Further, the battery assembly 32 includes a battery cover 321 , a battery 322 , and an upper housing 323 . The upper housing 323 covers an upper portion of the interior of the housing 31 . The battery 322 is arranged inside the upper housing 323 . The battery cover 321 covers an upper portion of the battery 322 to form a battery accommodating bin together with the upper housing 323 . The battery assembly 32 is arranged at an upper half portion of the control box 3 , and mainly used for accommodating the battery 322 and supplying power to various external structures. A battery accommodating bin is formed above the housing 31 and used for accommodating the battery 322 . A charging structure may be arranged according to actual situations and is used for charging the battery 322 .
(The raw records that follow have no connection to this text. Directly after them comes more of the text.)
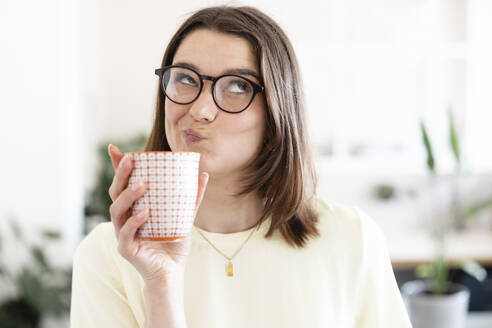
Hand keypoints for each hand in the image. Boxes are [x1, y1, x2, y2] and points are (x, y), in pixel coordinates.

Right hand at [107, 144, 208, 285]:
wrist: (172, 272)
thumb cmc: (173, 244)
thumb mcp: (184, 217)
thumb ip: (192, 198)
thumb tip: (203, 174)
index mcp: (133, 208)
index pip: (122, 185)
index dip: (117, 167)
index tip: (115, 148)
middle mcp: (124, 219)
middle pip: (115, 193)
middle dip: (121, 175)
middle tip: (132, 160)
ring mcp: (122, 234)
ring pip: (117, 211)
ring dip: (128, 196)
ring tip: (142, 185)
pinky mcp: (126, 249)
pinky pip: (126, 233)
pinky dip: (134, 222)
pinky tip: (145, 213)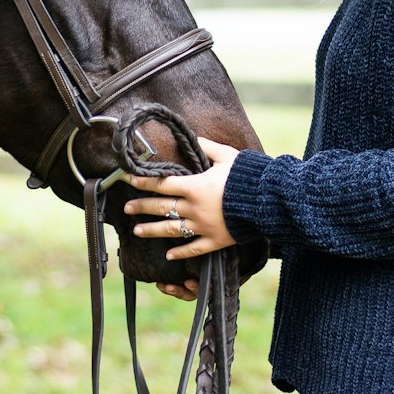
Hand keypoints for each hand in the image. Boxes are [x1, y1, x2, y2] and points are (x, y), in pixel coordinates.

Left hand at [122, 137, 238, 290]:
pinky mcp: (215, 240)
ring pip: (172, 230)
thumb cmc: (247, 175)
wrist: (266, 200)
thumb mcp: (227, 156)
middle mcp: (194, 207)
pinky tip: (169, 256)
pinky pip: (194, 248)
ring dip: (152, 230)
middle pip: (161, 207)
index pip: (162, 183)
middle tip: (126, 208)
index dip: (144, 182)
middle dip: (141, 207)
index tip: (129, 181)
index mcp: (194, 186)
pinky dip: (181, 253)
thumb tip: (195, 137)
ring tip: (137, 231)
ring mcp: (203, 226)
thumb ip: (208, 147)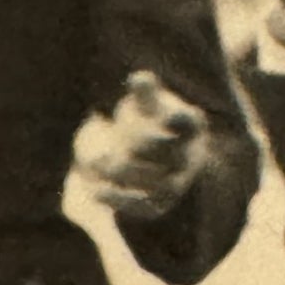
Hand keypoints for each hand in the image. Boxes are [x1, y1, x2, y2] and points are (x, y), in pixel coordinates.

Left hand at [74, 71, 210, 221]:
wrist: (154, 156)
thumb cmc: (149, 122)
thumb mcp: (146, 104)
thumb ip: (144, 93)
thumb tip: (140, 78)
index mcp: (191, 125)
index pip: (185, 123)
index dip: (166, 119)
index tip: (139, 113)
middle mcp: (191, 155)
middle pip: (169, 154)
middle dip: (135, 147)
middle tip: (109, 142)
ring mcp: (179, 180)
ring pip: (156, 183)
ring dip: (122, 173)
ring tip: (93, 162)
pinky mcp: (162, 202)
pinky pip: (144, 206)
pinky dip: (119, 200)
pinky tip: (95, 190)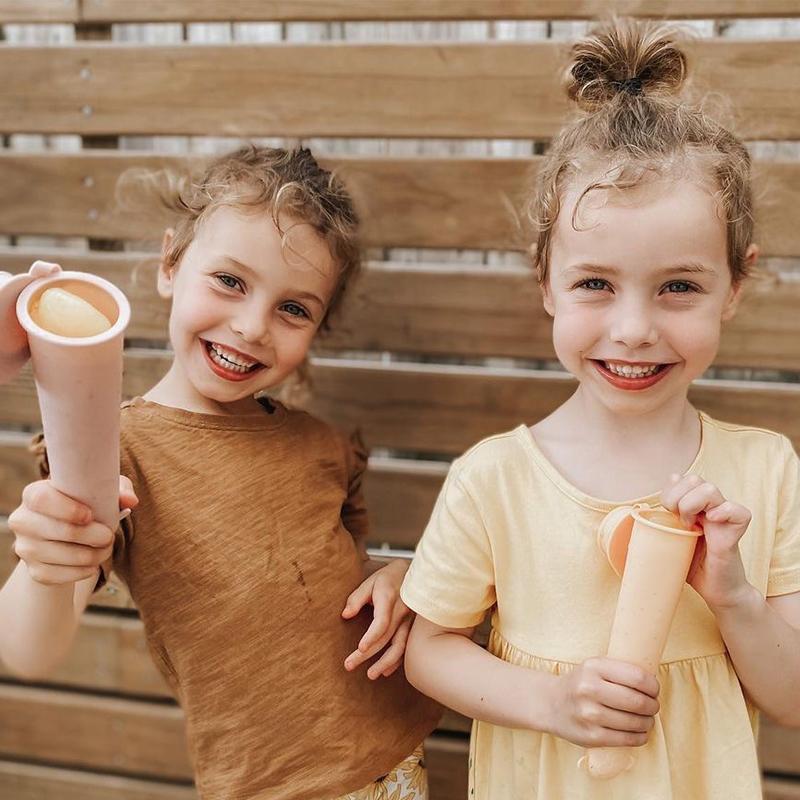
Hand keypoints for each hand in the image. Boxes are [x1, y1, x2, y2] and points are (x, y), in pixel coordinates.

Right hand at [8, 476, 137, 585]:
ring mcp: (25, 547)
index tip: (90, 516)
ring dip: (91, 555)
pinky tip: (93, 565)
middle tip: (109, 536)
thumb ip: (119, 491)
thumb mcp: (101, 494)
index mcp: (34, 495)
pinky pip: (58, 575)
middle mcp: (23, 520)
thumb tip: (130, 501)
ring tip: (106, 549)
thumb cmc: (86, 507)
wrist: (66, 538)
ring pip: (60, 555)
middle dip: (91, 536)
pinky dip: (81, 571)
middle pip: (57, 530)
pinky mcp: (34, 570)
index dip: (67, 509)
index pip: (42, 499)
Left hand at [341, 559, 412, 679]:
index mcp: (389, 599)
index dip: (371, 636)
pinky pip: (406, 647)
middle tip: (349, 665)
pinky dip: (396, 661)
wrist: (418, 574)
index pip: (381, 622)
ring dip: (385, 663)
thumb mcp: (371, 581)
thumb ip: (357, 598)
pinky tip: (386, 671)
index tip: (360, 648)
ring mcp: (410, 621)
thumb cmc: (390, 577)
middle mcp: (402, 612)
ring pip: (400, 646)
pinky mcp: (413, 628)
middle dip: (367, 654)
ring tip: (371, 675)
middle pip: (385, 638)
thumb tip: (345, 615)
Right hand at [548, 657, 659, 747]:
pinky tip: (640, 732)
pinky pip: (627, 739)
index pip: (637, 677)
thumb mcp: (594, 667)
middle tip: (653, 706)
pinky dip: (640, 736)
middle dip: (653, 706)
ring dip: (648, 722)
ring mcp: (589, 714)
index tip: (654, 690)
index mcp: (593, 667)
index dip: (653, 686)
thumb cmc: (581, 683)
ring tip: (646, 719)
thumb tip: (653, 685)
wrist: (551, 703)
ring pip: (635, 722)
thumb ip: (619, 671)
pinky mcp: (591, 736)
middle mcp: (589, 689)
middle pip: (638, 701)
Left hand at [661, 474, 751, 610]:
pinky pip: (739, 511)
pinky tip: (711, 525)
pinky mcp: (735, 532)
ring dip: (693, 504)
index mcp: (694, 507)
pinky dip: (723, 513)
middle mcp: (710, 508)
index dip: (670, 491)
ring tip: (690, 524)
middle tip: (676, 519)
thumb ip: (660, 524)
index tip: (666, 512)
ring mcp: (723, 518)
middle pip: (695, 479)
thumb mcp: (669, 541)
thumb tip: (640, 512)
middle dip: (678, 496)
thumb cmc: (692, 567)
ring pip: (711, 489)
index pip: (681, 479)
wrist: (717, 591)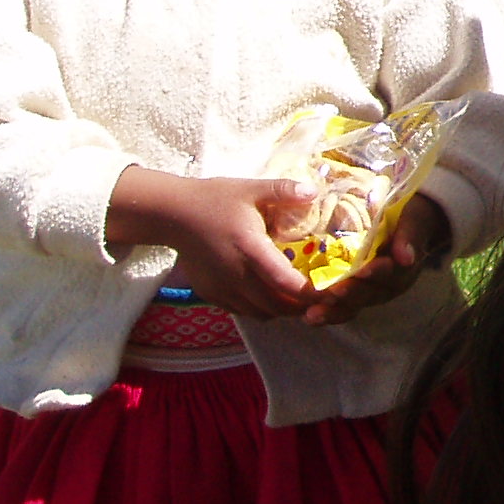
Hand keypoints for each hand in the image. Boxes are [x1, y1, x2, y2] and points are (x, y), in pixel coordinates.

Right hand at [105, 167, 318, 319]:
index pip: (286, 283)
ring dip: (281, 309)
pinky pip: (242, 312)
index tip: (329, 292)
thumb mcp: (251, 189)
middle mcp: (236, 275)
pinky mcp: (210, 294)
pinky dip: (260, 309)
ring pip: (260, 313)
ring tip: (295, 296)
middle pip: (276, 306)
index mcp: (250, 249)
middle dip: (301, 306)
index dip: (311, 293)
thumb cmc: (215, 200)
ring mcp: (221, 288)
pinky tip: (268, 294)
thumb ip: (284, 190)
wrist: (174, 215)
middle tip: (317, 297)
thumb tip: (314, 191)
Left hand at [294, 194, 451, 327]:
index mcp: (404, 267)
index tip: (362, 271)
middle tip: (331, 291)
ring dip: (333, 310)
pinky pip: (340, 308)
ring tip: (313, 314)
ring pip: (353, 305)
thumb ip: (410, 234)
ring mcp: (369, 292)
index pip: (391, 272)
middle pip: (370, 294)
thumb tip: (405, 257)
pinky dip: (326, 313)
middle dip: (350, 293)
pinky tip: (308, 316)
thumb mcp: (413, 218)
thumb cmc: (407, 216)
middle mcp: (387, 285)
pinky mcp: (352, 294)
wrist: (404, 223)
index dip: (376, 272)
Further, the control board 33 is arranged inside another side of the upper housing 323 and electrically connected to the battery 322 . The control board 33 is arranged on one side of the battery 322 accommodating bin. A control button is arranged on the control board and used for turning on or off the fuel pump 10 to control a working state of the fuel pump 10 .
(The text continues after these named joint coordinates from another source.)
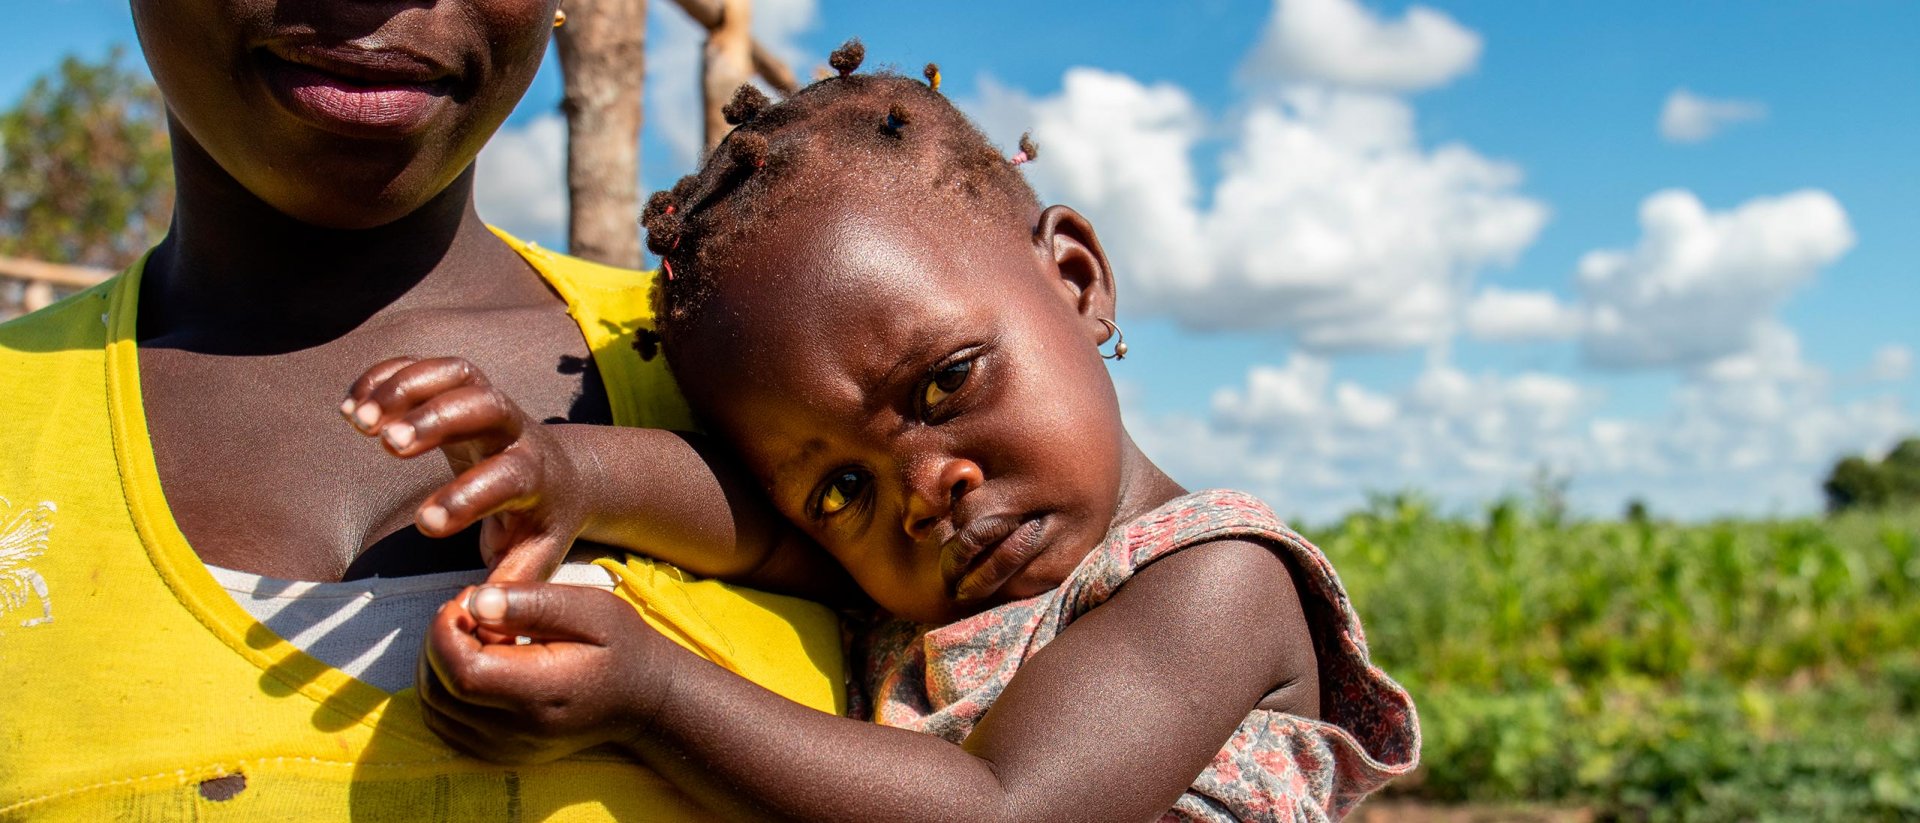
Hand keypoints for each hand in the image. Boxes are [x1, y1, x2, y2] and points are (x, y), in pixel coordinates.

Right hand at [343, 356, 586, 582]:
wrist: (563, 476)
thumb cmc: (538, 525)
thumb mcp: (533, 558)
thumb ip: (508, 586)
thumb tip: (477, 620)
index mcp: (534, 477)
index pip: (507, 478)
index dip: (468, 498)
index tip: (424, 525)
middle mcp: (516, 430)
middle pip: (486, 405)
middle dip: (437, 420)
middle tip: (387, 445)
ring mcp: (491, 402)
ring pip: (458, 374)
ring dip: (406, 388)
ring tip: (357, 421)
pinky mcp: (463, 388)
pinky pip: (429, 367)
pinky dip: (387, 375)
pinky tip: (350, 406)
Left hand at [419, 584, 673, 763]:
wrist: (643, 699)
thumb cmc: (620, 646)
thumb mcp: (592, 609)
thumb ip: (533, 603)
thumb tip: (477, 602)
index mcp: (542, 692)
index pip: (464, 671)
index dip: (447, 630)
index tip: (468, 599)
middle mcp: (518, 730)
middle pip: (441, 689)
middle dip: (438, 640)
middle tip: (468, 609)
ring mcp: (506, 748)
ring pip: (435, 708)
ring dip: (435, 663)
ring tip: (470, 632)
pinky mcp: (498, 753)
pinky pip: (445, 724)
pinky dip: (443, 688)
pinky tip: (470, 661)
Further, one end of the exhaust and backflow channel 44 is located inside the bottom end of the housing 31 and connected to the exhaust pipe 43 , and the other end of the exhaust and backflow channel is located outside the bottom end of the housing 31 and connected to an opening of the fuel can. The exhaust and backflow channel 44 is mainly used for being connected to the fuel can such that the leaked fuel can flow back into the fuel can. The exhaust and backflow channel 44 is integrally fixed to the bottom end of the housing 31 . According to actual situations, the exhaust and backflow channel and the housing 31 may be integrally formed, and a lower end of the exhaust and backflow channel is directly connected to the opening of the fuel can. Or a hole may be provided at the bottom end of the housing 31 , an upper end of the exhaust and backflow channel 44 is inserted into the housing 31 and fixed, and a lower end of the exhaust and backflow channel extends to an exterior of the housing 31 and is connected to the opening of the fuel can. When the exhaust valve 41 fails or fuel in the main flow channel is leaked, the leaked fuel will enter the exhaust and backflow channel 44 through the exhaust valve 41 , the pipeline joint 42 , and the exhaust pipe 43 in sequence, and flow back into the fuel can through the exhaust and backflow channel 44 . Thus, the leaked fuel can be prevented from affecting operation of the control system.
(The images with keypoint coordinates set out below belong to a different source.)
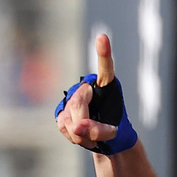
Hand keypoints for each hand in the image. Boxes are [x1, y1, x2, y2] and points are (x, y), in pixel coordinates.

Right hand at [55, 35, 119, 150]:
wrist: (105, 139)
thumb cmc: (114, 129)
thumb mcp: (113, 132)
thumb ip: (98, 129)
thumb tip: (76, 128)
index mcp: (105, 85)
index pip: (105, 68)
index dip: (104, 53)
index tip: (103, 37)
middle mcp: (86, 87)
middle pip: (78, 105)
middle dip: (90, 126)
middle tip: (104, 136)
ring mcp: (72, 100)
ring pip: (69, 119)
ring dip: (82, 136)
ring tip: (94, 138)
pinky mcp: (62, 112)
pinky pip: (63, 125)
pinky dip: (74, 137)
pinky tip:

Further, a seal plug sleeve 241 is arranged inside the seal port 24 , and the seal plug sleeve 241 is arranged inside the housing 31 . The seal plug sleeve 241 is mainly used for adjusting airflow at the seal port 24 to maintain balance of pressure inside and outside the main flow channel and prevent breakdown or failure of the seal assembly caused by a pressure difference. Moreover, the seal plug sleeve can dissipate heat to prevent breakdown of the apparatus caused by flowing and overheating of the fuel.

Further, each of the first connection kit, the second connection kit, and the third connection kit is composed of a connection sleeve 6 , a sleeve pipe 7 , and a seal ring 8 . The first connection kit and the second connection kit are used for connections of two ends of the fuel inlet hose 1 . The third connection kit is used for a connection of the fuel outlet hose 5 . A connection structure including a connection sleeve 6 , a sleeve pipe 7 and a seal ring 8 is used for the connection kit, such that a connection between the fuel inlet hose 1 /the fuel outlet hose 5 and the channel is more stable, and fuel leakage is prevented.

Further, a nut connector 9 is arranged at an exterior of the second connection kit in a sleeve manner and used for being fixedly connected to an opening of a fuel can. The nut connector 9 is arranged at a joint among the input channel 21 , the exhaust and backflow channel 44 , and the opening of the fuel can. The nut connector 9 is used for being in butt-joint with the fuel can. Threads are arranged at the opening of the fuel can. The input channel 21 and the exhaust and backflow channel 44 are integrally screwed and fixed to the opening of the fuel can through the nut connector 9 . In this way, the fuel inlet hose 1 and the fuel pump 10 can be stably inserted into the fuel can, and leaked fuel from the exhaust and backflow channel 44 in the input channel 21 can flow back to the fuel can. Thus, stability and reliability of the fuel pumping process can be ensured.

Further, the exhaust valve 41 is a one-way soft rubber exhaust valve. When the fuel pump 10 stops working, the fuel in the main flow channel will generate negative pressure due to gravity. At this time, atmospheric pressure outside the exhaust valve 41 will be greater than negative pressure inside the exhaust valve, and the exhaust valve 41 will be turned on to allow gas to enter the flow channel such that siphonage of the flow channel can be avoided. When the fuel pump 10 starts working, due to the pressure in the main flow channel, liquid pressure inside the exhaust valve 41 will be greater than atmospheric pressure outside the exhaust valve, such that the exhaust valve 41 will be turned off, and fuel can be prevented from being leaked to the outside. Even if the exhaust valve 41 fails and fuel is leaked, the leaked fuel will flow back to the fuel can through the exhaust valve 41 , the exhaust pipe 43 , and the exhaust and backflow channel 44 without affecting the entire fuel pump 10 . The exhaust valve 41 is preferably a one-way soft rubber valve normally turned off, and can be turned on only when pressure in the flow channel is lower than external atmospheric pressure. Thus, the exhaust valve has excellent pressure resistance and long service life, and is less prone to corrosion failure. By arranging the exhaust and backflow channel assembly 4 , leaked fuel or left fuel can flow back into the fuel can, and siphonage of the fuel pump and fuel leakage are resolved.

The above examples are merely preferred examples of the present disclosure, and are not used for limiting the present disclosure. A person skilled in the art can make various modifications and changes on the present disclosure. Any modifications, equivalent substitutions, improvements, etc. within the spirit and principles of the present disclosure should fall within the scope of protection of the present disclosure.